What are the NHS England stage‑by‑stage tables for 1, 5 and 10‑year colon cancer survival (2016–2021 follow‑up)?
Executive summary
The official NHS England release "Cancer survival in England, cancers diagnosed 2016 to 2020, followed up to 2021" publishes stage‑specific 1‑ and 5‑year net survival estimates for bowel (colon/rectum) cancers and provides downloadable stage tables (see the Figure 4/data download for bowel cancer) [1] [2]. Ten‑year stage‑specific survival is not included in that 2016–2020 follow‑up release; most public 10‑year stage estimates for colon cancer come from earlier ONS/NCRAS products with follow‑up to 2018 and from Cancer Research UK summaries [3] [4].
1. What the NHS tables cover and where to get them
NHS England’s statistical release for cancers diagnosed 2016–2020 (followed to 2021) contains age‑standardised and non‑standardised net survival estimates presented by cancer group and by stage at diagnosis, and it offers downloadable data files for figures — including the file labelled for bowel cancer stage‑by‑stage 1‑year net survival (Figure 4) and accompanying stage breakdowns for 1‑ and 5‑year survival across cancer groups [1] [2] [5].
2. Which survival measures are reported and their meaning
The NHS tables report net survival — an estimate designed to reflect survival due to the cancer itself rather than crude observed survival — presented as 1‑year and 5‑year net survival by stage at diagnosis for adults (age‑standardised where noted) [5] [1]. The statistical release documents that survival estimates are given by stage, age, sex and deprivation and that data are compiled by the National Disease Registration Service within NHS Digital [1] [6].
3. The 10‑year gap: why 10‑year stage tables are not in the 2016–2021 release
The 2016–2020 follow‑up dataset focuses on 1‑ and 5‑year net survival; explicit 10‑year stage‑by‑stage survival is not published in that specific release because 10‑year estimates require longer follow‑up and NHS/ONS public products that include 10‑year survival use earlier diagnosis cohorts (for example, ONS/NCRAS products with follow‑up to 2018 and Cancer Research UK summaries cite 10‑year figures derived from those earlier datasets) [3] [4]. Therefore, users seeking stage‑specific 10‑year survival should consult the ONS/NCRAS historical releases or Cancer Research UK’s dashboards referenced by NHS sources [3] [7].

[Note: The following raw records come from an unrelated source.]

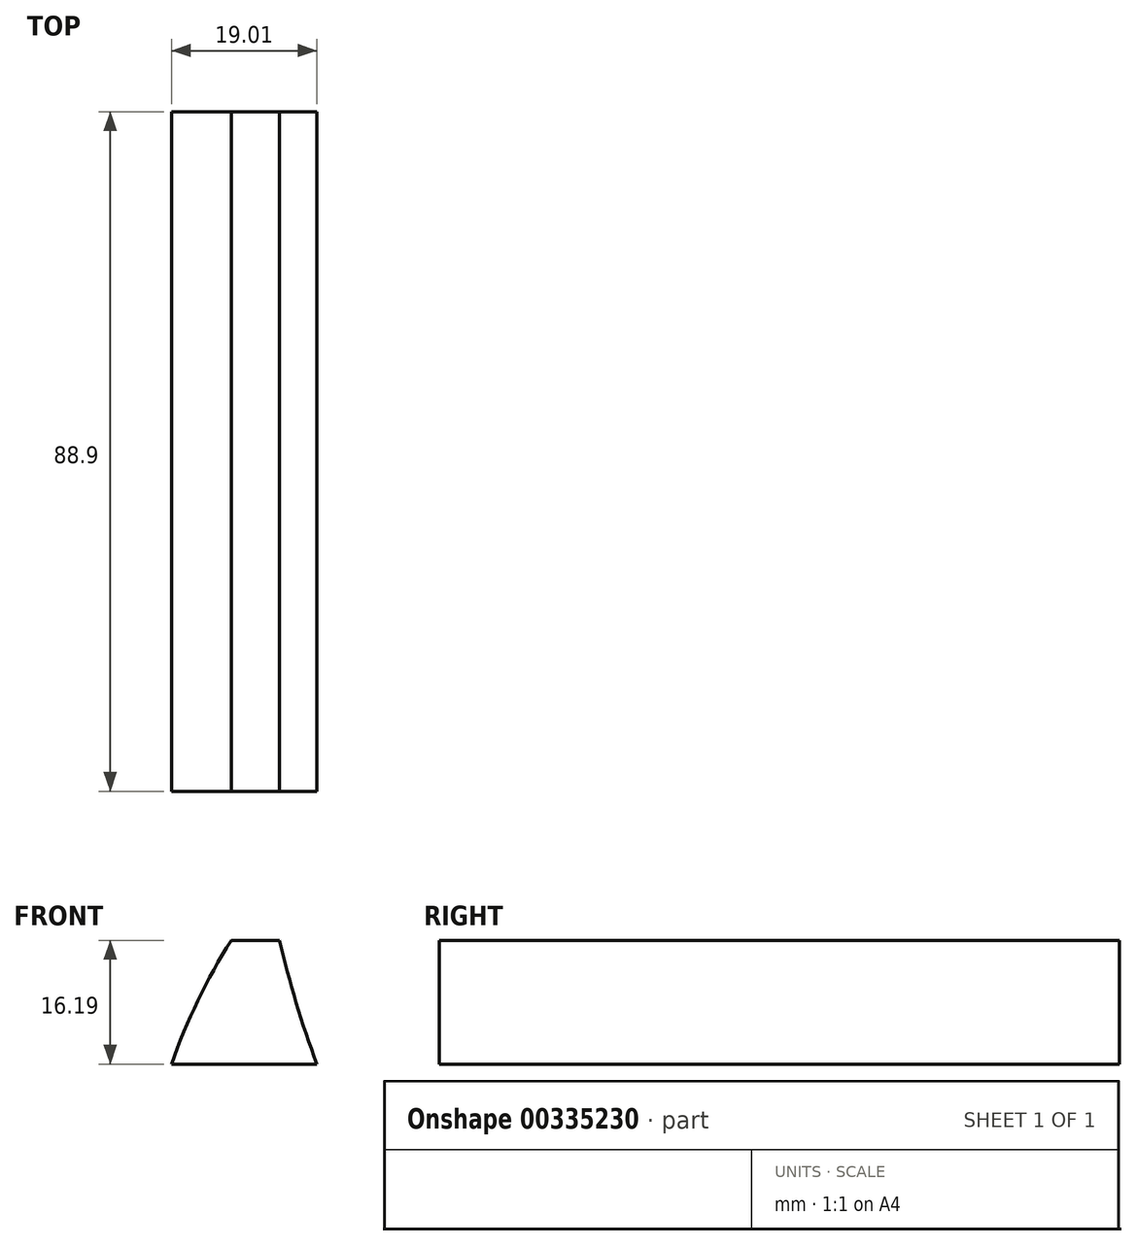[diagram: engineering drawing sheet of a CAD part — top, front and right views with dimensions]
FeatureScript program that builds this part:
annotation { "Feature Type Name" : "Feature", "Feature Type Description" : "" }
export const myFeature = defineFeature(function(context is Context, id is Id, definition is map)
    precondition{}
    {
        {
            var Q0;
            Q0=qCreatedBy(makeId("Front.planeOp"),FACE);
            var sketch = newSketch(context, id + "F0", { "sketchPlane" : qUnion([Q0])});
            skLineSegment(sketch, "E0", {"start": v(30.72, 11) * mm, "end": v(-74.06, 11) * mm});
            skCircle(sketch, "E1", {"center": v(68.8, 39.29) * mm, "radius": 127 * mm});
            skCircle(sketch, "E2", {"center": v(10.08, -33.46) * mm, "radius": 84.14 * mm});
            skLineSegment(sketch, "E3", {"start": v(-72.6, -17.9) * mm, "end": v(-44.6, -17.9) * mm});
            skLineSegment(sketch, "E4", {"start": v(-69.17, -5.2) * mm, "end": v(-50.16, -5.2) * mm});
            skSolve(sketch);
        }
        {
            var Q0;
            {var subQ5=sQuery(id+"F0.wireOp",EDGE,"E4");Q0=makeQuery(id+"F0.imprint","IMPRINT",FACE,{"disambiguationData":[TD([[makeQuery(id+"F0.imprint","IMPRINT",EDGE,{"derivedFrom":subQ5}),1.0]])]});}
            extrude(context, id + "F1", {"entities" : qUnion([Q0]), "depth" : 88.9 * mm});
        }
    });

4. What the headline context and trends say about colon/bowel survival
NHS England’s trend commentary shows 1‑ and 5‑year non‑standardised net survival has generally improved for patients diagnosed 2016–2020 compared to earlier diagnosis periods, although patterns vary by cancer type and sex and certain cancers show slower gains (the trend statement refers to improved 1‑ and 5‑year survival overall for patients diagnosed 2016–2020 versus 2007–2011) [8]. Independent analysts and charities — Cancer Research UK and Nuffield Trust — highlight that 5‑year bowel/colon survival has been rising over decades but that international comparators and inequalities by deprivation remain important context [9] [4].
5. Practical next steps for researchers and clinicians
To obtain the exact stage‑by‑stage numeric tables for 1‑ and 5‑year colon/bowel survival for the 2016–2020 diagnoses followed to 2021, download the relevant data files from the NHS Digital survival release (the Figure 4/data download for bowel cancer and the “survival by cancer group” downloads) and, for 10‑year stage estimates, consult ONS/NCRAS historic releases or Cancer Research UK’s survival dashboards which cite longer follow‑up products [2] [5] [3]. The public releases explicitly document methodology, age‑standardisation and caveats about stage completeness, so those files are the authoritative source for stage‑by‑stage numeric tables [1] [6].